Kepala BWS Papua Barat, Wempy Nauw, menjelaskan bahwa instansinya sedang memperbaiki intake bendung, jaringan pipa, serta memperkuat struktur bangunan agar distribusi air dari hulu ke hilir berjalan lancar.
“Tahun ini kami menyempurnakan intake yang rusak dan melakukan perbaikan jaringan pipa di sepanjang jalan raya,” ujarnya, Kamis (2/7/2026),
Ia menjelaskan bahwa air baku dari intake kini sudah dialirkan ke Water Treatment Plant (WTP) dan mengisi bak Hidran Umum (HU).
"Sejumlah fasilitas utama, seperti instalasi pengolahan air dan jaringan pipa penghantar, telah berfungsi dengan baik," katanya.
Baca juga: Tiga Tahun Tertunda, Pembangunan Gedung BWS Papua Barat Tersandera Sengketa Tanah
Menurutnya, titik pelayanan air bersih yang tersedia antara lain HU di Kodim Atibo, Kebun Jeruk Manimeri, Balai Kampung SP 4, Kampung Awaba/Beimes, serta Tisay.

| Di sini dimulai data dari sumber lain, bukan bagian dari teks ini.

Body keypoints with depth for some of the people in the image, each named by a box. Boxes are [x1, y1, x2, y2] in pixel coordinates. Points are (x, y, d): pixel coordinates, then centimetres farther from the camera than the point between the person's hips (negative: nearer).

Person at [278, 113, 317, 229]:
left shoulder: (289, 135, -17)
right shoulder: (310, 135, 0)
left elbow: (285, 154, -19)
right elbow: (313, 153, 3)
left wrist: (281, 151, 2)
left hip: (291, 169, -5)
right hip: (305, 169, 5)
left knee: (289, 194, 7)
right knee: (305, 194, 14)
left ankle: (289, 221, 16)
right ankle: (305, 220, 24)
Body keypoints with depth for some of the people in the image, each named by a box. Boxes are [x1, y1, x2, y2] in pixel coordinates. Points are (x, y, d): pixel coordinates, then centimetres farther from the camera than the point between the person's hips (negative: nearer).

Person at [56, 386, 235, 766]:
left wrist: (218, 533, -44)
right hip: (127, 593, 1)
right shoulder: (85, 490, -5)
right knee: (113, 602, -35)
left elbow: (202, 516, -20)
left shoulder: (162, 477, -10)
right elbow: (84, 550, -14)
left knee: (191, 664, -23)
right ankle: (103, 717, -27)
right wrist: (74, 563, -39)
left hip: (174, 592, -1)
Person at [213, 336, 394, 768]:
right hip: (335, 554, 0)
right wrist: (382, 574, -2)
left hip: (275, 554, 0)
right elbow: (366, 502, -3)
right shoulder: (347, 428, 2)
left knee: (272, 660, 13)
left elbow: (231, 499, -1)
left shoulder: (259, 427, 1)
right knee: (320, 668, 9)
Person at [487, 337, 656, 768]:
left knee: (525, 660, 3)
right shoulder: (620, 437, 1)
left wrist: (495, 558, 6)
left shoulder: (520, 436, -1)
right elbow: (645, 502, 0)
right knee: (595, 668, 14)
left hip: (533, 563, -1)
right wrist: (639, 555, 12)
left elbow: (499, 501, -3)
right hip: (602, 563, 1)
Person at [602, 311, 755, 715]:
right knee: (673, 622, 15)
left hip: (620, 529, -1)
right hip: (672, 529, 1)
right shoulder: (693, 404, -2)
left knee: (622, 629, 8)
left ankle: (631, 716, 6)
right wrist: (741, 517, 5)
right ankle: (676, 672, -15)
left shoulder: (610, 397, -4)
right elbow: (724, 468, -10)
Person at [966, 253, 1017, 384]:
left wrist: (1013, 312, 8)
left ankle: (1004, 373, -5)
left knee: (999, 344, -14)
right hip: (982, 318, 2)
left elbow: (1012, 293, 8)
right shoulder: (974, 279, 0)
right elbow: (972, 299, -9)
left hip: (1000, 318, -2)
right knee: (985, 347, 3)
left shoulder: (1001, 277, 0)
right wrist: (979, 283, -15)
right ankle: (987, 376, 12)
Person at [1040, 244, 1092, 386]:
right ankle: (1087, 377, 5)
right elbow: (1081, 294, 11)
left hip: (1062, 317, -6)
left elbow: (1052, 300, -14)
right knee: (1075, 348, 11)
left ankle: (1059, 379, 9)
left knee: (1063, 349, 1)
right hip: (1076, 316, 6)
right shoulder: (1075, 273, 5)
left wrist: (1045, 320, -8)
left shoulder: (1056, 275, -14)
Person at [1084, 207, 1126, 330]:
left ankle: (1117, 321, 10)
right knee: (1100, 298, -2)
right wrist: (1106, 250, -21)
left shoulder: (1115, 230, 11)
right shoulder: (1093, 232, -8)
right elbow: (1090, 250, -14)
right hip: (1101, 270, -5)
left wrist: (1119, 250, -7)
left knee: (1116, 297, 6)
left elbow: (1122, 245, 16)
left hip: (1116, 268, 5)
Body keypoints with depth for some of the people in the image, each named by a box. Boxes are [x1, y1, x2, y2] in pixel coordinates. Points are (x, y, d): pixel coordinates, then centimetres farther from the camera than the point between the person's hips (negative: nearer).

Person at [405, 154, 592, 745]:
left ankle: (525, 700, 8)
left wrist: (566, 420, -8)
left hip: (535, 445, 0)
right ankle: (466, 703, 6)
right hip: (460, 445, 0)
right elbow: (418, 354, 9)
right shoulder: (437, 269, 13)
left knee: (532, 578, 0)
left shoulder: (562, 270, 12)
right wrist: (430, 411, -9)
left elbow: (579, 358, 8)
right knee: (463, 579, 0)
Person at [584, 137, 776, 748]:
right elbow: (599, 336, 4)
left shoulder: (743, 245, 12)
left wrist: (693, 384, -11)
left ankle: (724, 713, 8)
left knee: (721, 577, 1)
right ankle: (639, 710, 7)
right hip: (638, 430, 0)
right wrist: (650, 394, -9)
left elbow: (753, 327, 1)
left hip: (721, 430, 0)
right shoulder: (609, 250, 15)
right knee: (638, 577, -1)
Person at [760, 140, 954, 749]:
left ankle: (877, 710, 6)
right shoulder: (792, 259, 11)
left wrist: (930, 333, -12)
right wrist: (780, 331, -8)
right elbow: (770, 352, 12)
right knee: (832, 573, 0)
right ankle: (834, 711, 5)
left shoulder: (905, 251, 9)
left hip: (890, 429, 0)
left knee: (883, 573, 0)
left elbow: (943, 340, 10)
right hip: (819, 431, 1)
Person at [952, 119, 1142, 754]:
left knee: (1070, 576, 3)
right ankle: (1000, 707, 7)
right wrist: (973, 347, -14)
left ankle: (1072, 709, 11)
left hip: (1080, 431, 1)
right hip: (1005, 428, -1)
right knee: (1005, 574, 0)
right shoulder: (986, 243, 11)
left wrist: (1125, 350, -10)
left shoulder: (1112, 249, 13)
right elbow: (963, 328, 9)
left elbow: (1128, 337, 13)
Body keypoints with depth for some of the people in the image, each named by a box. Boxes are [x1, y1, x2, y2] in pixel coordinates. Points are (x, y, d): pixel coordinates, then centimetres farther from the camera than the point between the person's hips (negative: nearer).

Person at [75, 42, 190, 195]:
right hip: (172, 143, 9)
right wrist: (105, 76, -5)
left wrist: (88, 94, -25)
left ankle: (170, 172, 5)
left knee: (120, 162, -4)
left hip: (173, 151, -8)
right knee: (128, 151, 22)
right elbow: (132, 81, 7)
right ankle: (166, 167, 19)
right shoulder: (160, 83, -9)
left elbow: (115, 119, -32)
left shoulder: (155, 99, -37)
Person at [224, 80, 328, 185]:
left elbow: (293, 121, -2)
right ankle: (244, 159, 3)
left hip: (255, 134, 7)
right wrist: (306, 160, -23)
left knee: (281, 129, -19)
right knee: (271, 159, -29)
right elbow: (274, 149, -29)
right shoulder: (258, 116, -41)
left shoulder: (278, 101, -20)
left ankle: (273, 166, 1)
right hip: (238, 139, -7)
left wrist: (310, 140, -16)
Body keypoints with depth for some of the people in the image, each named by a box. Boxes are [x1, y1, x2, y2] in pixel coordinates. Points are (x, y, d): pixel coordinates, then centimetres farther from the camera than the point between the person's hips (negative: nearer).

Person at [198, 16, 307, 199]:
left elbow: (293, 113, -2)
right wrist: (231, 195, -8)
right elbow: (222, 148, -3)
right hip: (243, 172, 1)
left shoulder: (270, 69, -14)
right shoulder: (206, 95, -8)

Wempy menegaskan, BWS Papua Barat berkolaborasi dengan Pemerintah Kabupaten Teluk Bintuni dan BPBPK Cipta Karya Papua Barat.
"BWS menangani infrastruktur hulu, sementara pemerintah daerah dan BPBPK bertanggung jawab pada pengolahan dan distribusi air bersih ke masyarakat," terangnya.
Wempy juga menyampaikan apresiasi kepada TNI, pemerintah daerah, tokoh masyarakat, dan warga yang mendukung pembangunan sistem air bersih.
“Dengan tersedianya air bersih, kami berharap kualitas kesehatan, produktivitas, dan pertumbuhan ekonomi masyarakat Teluk Bintuni dapat meningkat,” pungkasnya.